* _Text under study_:
PDA

View Full Version : Why strange symbols for punctuation?


Gary T
11-06-2015, 09:55 AM
I was reading something online where appeared where there clearly should have been an apostrophe. I have a vague understanding that this might happen due to some sort of format mismatch, but I have two questions:

1) Why not just use an apostrophe? If they can come up with those characters, surely an apostrophe is possible, isn't it?

2) How/why did that particular odd collection of symbols get selected to substitute for an apostrophe? It just seems quite bizarre.

Telemark
11-06-2015, 10:04 AM
As you mentioned, it's probably a character set issue. There isn't an apostrophe character, there's just a code that tells the browser to display an apostrophe. Depending on which character set you are using, the code for apostrophe is different. If you're expecting it to be in one character set and it comes in another, the system will display what corresponds to the character in that character set. It could be an issue with Unicode - a universal encoding system that is common but not universal.

To sum up:

1) They did use an apostrophe in the character set they were using
2) That's just what the encoding corresponds to in the character set being displayed.

Gary T
11-06-2015, 10:09 AM
So is it correct to see this as a parallel to alt codes?

Is it possible that it an apostrophe would appear if I used a different browser to view the item, or does it have to do with the browser used by the originator?

Are there similar codes for every character, including letters? If so, why don't I ever seem to see codes instead of letters? If not, why isn't there just an apostrophe instead of a code for an apostrophe?

Kamino Neko
11-06-2015, 10:28 AM
If not, why isn't there just an apostrophe instead of a code for an apostrophe?

What you're seeing isn't the code for the apostrophe, but what is coded for by the code that the original text used for the apostrophe in the encoding that it was outputted as. What you see will depend on just what the encoding mistake that caused the problem was.

And it most likely happened because it was supposed to be a curly quote, rather than a ' - the latter would generally be the same across encodings (as letters are, which is why they came out correctly), but the curly quotes aren't - and the encoding used for the display either doesn't have curly quotes, or encodes them to a different point.

This, BTW, is called Mojibake (https://en.wikipedia.org/wiki/Mojibake), Buchstabensalat, and a bunch of other things. (Article also goes into more detail of how it happens.)

Blaster Master
11-06-2015, 10:30 AM
So is it correct to see this as a parallel to alt codes?

Alt codes are essentially exactly this; you're directly accessing the ASCII table for the character set you're using. Generally, the same symbols are in the same place for different sets, but not always.

Is it possible that it an apostrophe would appear if I used a different browser to view the item, or does it have to do with the browser used by the originator?

* _Given data_:

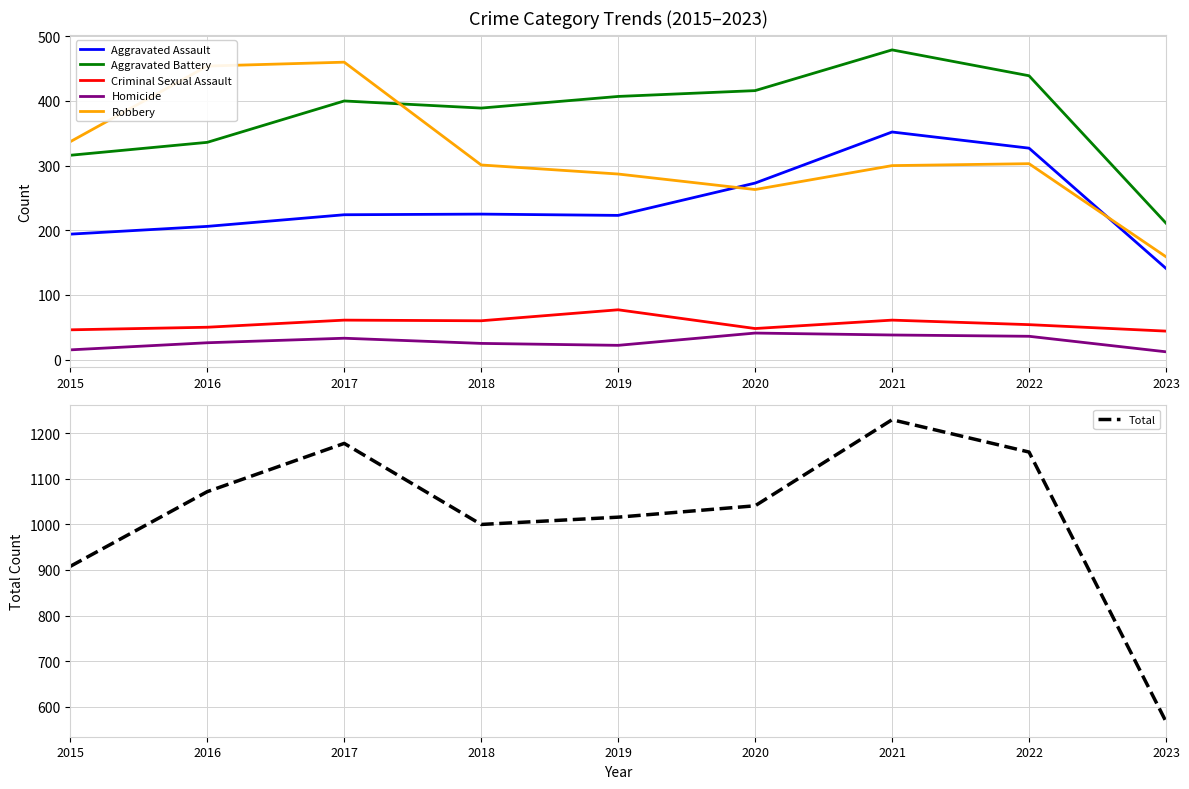

What is the difference between the Aggravated Battery values at 2018 and 2019?

18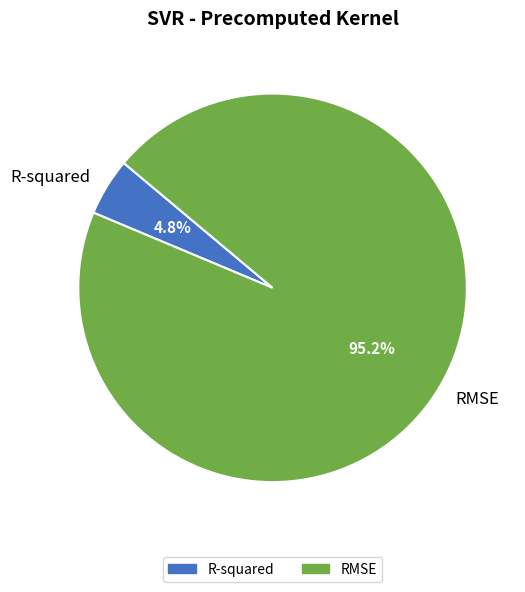

Is RMSE the majority of the pie?

Yes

* _Exercise directions_: Return the forum thread's wording verbatim from "2) How/why did" to "but not universal.". The material has no connection to the forum thread on garbled punctuation.

* _Expected answer_:
2) How/why did that particular odd collection of symbols get selected to substitute for an apostrophe? It just seems quite bizarre.

Telemark
11-06-2015, 10:04 AM
As you mentioned, it's probably a character set issue. There isn't an apostrophe character, there's just a code that tells the browser to display an apostrophe. Depending on which character set you are using, the code for apostrophe is different. If you're expecting it to be in one character set and it comes in another, the system will display what corresponds to the character in that character set. It could be an issue with Unicode - a universal encoding system that is common but not universal.